Village Ventures Warms Up To Orlando

In a Florida triangle that stretches from the Gold Coast of Tampa, up to Gator-ruled Gainesville and back down through Disney country, Village Ventures plans to sit squarely in the middle. With last Thursday’s launch of a new fund-raising drive, the Williamstown, Mass.-based firm may provide a fresh source of capital to a technology-rich region where the pool of early-stage funding is especially dry.

Although 2000 was a banner year for Central Florida’s start-ups – 21 companies raised $363 million in venture financing, according to the Central Florida Innovation Corp. – most of which was invested in later-stage deals or very young spin-offs from the laboratories of the University of Central Florida, the University of South Florida and the defense and aerospace contractors that dot the region.

The missing link, said John Krug, vice president of technology industry development at the Metro-Orlando Development Corp., is in early-stage financing.

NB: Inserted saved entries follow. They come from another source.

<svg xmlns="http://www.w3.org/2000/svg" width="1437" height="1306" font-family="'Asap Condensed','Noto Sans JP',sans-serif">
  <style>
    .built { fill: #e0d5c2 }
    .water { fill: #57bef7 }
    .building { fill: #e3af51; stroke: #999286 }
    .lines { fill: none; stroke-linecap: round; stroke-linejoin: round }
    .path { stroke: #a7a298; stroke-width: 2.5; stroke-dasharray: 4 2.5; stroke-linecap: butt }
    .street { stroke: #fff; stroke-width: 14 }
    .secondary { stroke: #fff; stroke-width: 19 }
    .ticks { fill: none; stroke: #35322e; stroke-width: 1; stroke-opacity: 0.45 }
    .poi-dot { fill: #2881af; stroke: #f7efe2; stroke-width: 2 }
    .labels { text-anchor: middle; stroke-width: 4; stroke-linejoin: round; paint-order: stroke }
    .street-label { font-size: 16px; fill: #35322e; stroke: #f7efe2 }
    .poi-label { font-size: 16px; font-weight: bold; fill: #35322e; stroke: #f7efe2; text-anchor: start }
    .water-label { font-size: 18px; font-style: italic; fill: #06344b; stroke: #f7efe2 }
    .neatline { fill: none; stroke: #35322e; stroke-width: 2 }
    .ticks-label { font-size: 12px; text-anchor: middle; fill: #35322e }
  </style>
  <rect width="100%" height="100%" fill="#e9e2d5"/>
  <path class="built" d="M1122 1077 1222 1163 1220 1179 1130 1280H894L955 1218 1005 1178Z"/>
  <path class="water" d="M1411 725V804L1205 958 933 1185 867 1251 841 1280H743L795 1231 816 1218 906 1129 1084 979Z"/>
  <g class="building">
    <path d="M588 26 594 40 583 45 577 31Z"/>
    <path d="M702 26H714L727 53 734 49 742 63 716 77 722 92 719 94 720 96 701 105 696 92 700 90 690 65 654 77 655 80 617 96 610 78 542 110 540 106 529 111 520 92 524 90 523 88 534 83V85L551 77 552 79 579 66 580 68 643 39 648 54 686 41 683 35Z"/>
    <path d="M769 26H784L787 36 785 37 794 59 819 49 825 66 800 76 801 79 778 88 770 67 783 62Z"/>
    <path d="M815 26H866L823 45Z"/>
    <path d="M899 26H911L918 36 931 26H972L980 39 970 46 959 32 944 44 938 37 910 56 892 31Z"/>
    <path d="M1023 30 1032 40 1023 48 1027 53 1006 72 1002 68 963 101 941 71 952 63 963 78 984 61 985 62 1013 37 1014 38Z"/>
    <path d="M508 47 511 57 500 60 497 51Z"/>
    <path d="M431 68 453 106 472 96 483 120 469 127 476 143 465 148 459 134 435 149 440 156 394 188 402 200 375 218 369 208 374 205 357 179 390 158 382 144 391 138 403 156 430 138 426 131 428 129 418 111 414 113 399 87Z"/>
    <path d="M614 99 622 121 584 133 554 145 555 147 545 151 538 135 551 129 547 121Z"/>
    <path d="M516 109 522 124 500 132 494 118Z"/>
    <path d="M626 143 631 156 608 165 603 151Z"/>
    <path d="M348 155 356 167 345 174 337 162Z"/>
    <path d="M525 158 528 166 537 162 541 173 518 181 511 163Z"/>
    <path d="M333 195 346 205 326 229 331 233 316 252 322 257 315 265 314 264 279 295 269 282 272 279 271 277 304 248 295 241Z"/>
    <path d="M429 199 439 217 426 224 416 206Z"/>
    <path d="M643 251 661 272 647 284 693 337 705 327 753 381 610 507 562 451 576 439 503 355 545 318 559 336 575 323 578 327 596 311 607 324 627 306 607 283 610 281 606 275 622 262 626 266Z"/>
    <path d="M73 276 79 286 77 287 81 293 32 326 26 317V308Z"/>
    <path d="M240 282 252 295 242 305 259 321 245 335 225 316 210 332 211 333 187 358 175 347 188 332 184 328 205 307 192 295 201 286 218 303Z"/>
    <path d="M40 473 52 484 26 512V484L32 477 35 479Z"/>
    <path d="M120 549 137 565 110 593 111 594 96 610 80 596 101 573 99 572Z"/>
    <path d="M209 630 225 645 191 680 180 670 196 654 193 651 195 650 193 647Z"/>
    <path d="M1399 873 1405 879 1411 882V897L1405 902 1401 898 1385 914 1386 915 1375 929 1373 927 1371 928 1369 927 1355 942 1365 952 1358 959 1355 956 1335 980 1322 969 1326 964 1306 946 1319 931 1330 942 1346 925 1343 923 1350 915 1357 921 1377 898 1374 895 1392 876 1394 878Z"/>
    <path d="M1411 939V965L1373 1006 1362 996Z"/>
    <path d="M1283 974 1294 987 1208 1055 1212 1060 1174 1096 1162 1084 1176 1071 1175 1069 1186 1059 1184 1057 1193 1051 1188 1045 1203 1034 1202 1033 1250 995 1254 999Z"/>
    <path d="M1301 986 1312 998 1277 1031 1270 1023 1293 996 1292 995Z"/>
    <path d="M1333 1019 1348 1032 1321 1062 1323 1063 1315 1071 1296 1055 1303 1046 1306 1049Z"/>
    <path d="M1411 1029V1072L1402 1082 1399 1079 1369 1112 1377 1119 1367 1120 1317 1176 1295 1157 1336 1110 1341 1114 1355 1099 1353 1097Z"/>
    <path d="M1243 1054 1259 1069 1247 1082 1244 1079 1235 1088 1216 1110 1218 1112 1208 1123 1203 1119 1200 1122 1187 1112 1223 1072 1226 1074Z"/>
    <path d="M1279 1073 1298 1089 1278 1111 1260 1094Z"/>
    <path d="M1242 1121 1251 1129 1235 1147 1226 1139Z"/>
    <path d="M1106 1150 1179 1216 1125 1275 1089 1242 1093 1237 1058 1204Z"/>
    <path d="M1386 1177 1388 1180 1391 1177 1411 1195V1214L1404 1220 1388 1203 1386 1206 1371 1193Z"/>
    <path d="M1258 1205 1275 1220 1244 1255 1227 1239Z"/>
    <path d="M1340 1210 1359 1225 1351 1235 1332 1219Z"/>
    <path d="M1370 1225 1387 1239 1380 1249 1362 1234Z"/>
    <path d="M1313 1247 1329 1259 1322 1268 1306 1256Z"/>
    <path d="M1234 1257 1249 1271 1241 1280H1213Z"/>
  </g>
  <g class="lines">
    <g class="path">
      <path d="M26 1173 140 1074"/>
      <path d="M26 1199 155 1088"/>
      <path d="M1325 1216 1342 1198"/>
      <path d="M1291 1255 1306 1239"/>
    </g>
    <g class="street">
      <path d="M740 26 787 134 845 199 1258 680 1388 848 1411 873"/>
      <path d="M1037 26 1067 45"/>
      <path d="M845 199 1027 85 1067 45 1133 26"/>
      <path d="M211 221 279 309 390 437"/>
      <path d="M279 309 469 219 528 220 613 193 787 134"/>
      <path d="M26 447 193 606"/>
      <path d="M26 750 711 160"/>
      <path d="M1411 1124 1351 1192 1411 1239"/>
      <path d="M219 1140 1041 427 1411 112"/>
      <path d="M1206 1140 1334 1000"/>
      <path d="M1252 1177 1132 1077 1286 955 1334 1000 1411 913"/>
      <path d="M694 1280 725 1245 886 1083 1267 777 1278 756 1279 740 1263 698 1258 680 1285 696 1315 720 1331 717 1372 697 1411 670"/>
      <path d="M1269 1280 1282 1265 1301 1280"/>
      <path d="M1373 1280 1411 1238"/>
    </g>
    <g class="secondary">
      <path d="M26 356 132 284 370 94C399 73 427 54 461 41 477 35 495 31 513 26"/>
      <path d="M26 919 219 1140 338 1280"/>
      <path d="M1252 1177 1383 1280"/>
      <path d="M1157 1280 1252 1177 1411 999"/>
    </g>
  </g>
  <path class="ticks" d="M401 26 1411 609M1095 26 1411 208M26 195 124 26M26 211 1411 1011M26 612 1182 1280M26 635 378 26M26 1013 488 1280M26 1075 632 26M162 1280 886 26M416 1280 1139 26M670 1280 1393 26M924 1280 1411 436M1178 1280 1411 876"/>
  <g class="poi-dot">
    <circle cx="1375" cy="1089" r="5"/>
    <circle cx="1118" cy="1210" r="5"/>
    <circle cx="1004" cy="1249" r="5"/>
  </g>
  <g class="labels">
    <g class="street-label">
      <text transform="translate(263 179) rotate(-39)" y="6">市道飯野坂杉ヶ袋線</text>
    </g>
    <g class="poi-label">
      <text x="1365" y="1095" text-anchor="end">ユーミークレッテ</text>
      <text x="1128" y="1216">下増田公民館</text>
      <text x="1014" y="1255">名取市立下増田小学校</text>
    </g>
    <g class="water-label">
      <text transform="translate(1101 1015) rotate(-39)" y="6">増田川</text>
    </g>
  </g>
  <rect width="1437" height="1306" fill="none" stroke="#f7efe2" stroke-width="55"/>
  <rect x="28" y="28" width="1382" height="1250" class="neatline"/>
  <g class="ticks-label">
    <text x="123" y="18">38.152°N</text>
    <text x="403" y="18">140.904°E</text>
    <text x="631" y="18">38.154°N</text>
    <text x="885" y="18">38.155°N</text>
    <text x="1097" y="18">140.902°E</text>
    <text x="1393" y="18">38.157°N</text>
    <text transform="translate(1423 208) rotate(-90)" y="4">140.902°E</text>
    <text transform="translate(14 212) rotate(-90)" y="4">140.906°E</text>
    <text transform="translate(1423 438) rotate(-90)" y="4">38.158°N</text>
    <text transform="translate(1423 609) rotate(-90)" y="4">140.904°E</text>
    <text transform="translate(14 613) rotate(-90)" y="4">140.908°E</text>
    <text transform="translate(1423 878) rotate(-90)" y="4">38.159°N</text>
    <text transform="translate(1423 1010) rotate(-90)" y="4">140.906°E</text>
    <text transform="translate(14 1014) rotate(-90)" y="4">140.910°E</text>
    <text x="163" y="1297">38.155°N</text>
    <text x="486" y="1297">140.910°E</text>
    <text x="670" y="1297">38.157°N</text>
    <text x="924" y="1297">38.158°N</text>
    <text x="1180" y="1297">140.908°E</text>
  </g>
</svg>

“Ventures like [Village Ventures’] will have a tremendous impact for entrepreneurs in Central Florida,” he said. “Most start-ups are okay in the very early seed stage, but even if they can get angel funding, they have a hard time getting to that next stage. Without self-funding, they can’t get angel funding. Without angel funding, they can’t get the early-stage, and without that, they can’t get all the other stuff.”

Village Ventures, an umbrella-like firm that manages a family of 13 early-stage funds in 10 states and often coinvests alongside its regional affiliates, is to partner with three local executives to lead the fund-raising effort.

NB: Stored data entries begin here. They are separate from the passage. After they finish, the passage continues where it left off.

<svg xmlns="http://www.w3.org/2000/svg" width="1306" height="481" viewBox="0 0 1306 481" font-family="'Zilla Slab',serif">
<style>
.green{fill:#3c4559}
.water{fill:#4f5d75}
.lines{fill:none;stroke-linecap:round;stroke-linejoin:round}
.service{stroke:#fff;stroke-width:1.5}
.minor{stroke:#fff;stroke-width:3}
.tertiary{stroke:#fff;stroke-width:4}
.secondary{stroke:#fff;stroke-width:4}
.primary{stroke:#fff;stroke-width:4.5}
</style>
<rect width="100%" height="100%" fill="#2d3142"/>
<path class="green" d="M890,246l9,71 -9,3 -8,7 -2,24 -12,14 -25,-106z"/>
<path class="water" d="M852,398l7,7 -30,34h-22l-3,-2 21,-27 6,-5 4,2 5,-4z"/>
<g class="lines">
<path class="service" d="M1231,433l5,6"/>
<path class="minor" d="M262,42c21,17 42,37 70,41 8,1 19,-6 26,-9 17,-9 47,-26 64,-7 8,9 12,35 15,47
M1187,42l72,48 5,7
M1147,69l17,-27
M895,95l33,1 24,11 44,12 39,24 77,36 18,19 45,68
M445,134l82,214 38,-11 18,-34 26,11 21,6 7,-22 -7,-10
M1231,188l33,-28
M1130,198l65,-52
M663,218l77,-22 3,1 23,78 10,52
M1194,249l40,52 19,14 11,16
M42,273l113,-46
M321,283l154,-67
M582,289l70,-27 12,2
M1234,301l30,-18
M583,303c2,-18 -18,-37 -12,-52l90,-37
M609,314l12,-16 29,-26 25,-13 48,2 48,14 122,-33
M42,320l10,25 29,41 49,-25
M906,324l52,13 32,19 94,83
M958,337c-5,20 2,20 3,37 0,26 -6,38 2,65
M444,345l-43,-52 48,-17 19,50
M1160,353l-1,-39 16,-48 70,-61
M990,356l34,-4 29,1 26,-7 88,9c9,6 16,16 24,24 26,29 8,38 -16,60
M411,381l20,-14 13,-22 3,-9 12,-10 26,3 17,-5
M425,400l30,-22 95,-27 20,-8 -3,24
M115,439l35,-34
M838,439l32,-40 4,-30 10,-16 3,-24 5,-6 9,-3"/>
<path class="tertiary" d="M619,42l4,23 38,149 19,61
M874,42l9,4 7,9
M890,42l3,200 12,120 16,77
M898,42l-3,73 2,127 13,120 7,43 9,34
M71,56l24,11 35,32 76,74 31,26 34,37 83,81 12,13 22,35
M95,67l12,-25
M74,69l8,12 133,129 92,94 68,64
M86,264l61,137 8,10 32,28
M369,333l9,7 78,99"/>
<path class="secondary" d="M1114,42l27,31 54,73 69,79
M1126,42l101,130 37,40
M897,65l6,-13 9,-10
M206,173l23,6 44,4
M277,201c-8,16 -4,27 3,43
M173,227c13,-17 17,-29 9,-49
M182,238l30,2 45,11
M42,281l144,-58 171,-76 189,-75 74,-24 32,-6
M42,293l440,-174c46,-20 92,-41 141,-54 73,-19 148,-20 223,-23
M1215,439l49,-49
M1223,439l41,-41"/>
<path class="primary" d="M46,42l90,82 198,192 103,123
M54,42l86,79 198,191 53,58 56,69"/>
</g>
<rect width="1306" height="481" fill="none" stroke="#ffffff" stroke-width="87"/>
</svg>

Dan Rua, a former partner with Draper Atlantic, will manage the fund’s Gainesville office. Charles Resnick, a former undersecretary in the George H. Bush administration and most recently vice president for corporate development at Mimeo Inc., will manage the fund’s Tampa effort. James Boyle, an investor with Canada’s Capital Communications CDP venture fund, will work from Orlando, while Carolyn Ticknor will serve as a special managing partner. She is a former president of Hewlett-Packard Co.’s imaging and printing systems division.

If the trio is successful in tapping the local pool of high-net-worth individuals, banks, and endowments, they will close a fund upwards of $20 million within the next six to nine months, said Village Ventures Chief Executive Matt Harris. The fund is actually targeted to close with a pool of capital larger than the average $15 million to $20 million Village Ventures vehicle, and with gloom lurking over economic and political forecasts, fund-raising may prove challenging.

Not All Are So Lucky

Local efforts to raise regionally focused early-stage venture funds within the last six months have been largely unsuccessful. Orlando Venture Capital, for one, emerged in April with hopes of closing a $25 million technology fund within six months. To date, the firm has been unsuccessful in raising any capital, despite support from local industry leaders. Orlando Venture Capital President and Chairman Gerry Nolan, however, remains persistent.

“At some point, the institutionally backed capital is going to recognize a need for early-stage positions in photonics and simulation is going to have to have a presence in Orlando,” he said. “Orlando Venture Capital will be there to service that need and provide instant cash flow and instant liquidity in that area. If we have these clusters, know where the bodies are buried, and our ears to the rail here, the smart money will have to have deal flow.”

Deal flow and the backing of local partners and executives, however, may not be enough to carry a venture fund past the scrutiny of tight-fisted investors.

“Venture funds are blind pools. You’re asking investors to put up capital for seven years and trust the managing partner to raise the capital and invest it wisely,” said Richard Fox, president of the Central Florida Innovation Corp. “It’s easier to raise money if you’ve done it before, or if this is your second fund. None of the people actively raising money have done it before, and that is the prime reason why none of them have been successful yet.”

It Takes A Village

Though Village Ventures comes armed with a ready-made national network of affiliated funds, the backing of late-stage venture capitalists and close ties to technology industry giants like Lycos, it also is too young a firm to boast a history of success within a tough economic and political climate.

In this uncertain environment, Harris said, fund-raising will be a challenge. Thus, the move into a large metropolitan region like the Tampa-Gainesville-Orlando corridor represents another shift for Village Ventures.

While the firm historically has honed in on small markets anchored by liberal arts colleges in the New England and Mountain regions since its inception last year, this is its first foray into an area that is home to both large research universities and long-established technology companies.

“This represents a bit of an evolution for us,” said Village Ventures’ Matt Harris. “We really got our start in tertiary markets and partnering with liberal arts institutions. This is a much different animal – two to three times that size, a strong management team and in a secondary market with real academic research institutions. When we started, markets like this looked out of reach and already exploited by venture capitalists. But because of the retrenchment in venture capital, these are really attractive to us.”

The still-unnamed fund will target companies in the lasers, optics, simulation software and life sciences sectors. Like the rest of Village Ventures’ funds, this one is to target investments in the $1 million to $3 million range. This one, however, will reserve a larger pool for follow-on funding, and expects to take the lead in some of those rounds.